WORK REQUIRED: Extract every line of text from the data below word for word, and leave the pictures out of your answer.

INFORMATION PROVIDED:

====

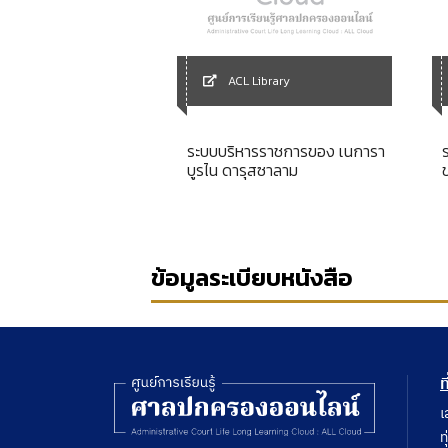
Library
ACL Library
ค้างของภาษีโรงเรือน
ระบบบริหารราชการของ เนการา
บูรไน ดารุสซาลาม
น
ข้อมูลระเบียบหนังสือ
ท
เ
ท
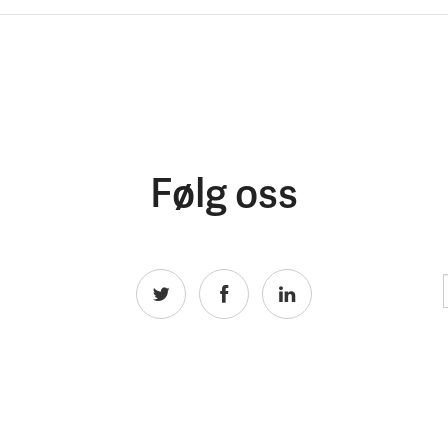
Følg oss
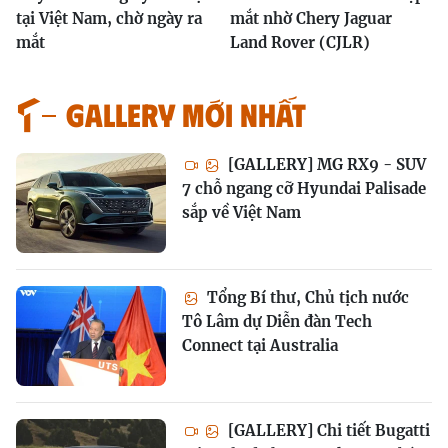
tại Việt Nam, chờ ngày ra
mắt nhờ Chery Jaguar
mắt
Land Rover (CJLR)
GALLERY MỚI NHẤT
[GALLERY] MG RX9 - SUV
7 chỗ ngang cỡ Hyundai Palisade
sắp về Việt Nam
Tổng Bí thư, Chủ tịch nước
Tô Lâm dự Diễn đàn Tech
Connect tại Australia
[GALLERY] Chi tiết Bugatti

====

WRITTEN RESPONSE:
Library
ACL Library
ค้างของภาษีโรงเรือน
ระบบบริหารราชการของ เนการา
บูรไน ดารุสซาลาม
น
ข้อมูลระเบียบหนังสือ
ท
เ
ท
Følg oss
tại Việt Nam, chờ ngày ra
mắt nhờ Chery Jaguar
mắt
Land Rover (CJLR)
GALLERY MỚI NHẤT
[GALLERY] MG RX9 - SUV
7 chỗ ngang cỡ Hyundai Palisade
sắp về Việt Nam
Tổng Bí thư, Chủ tịch nước
Tô Lâm dự Diễn đàn Tech
Connect tại Australia
[GALLERY] Chi tiết Bugatti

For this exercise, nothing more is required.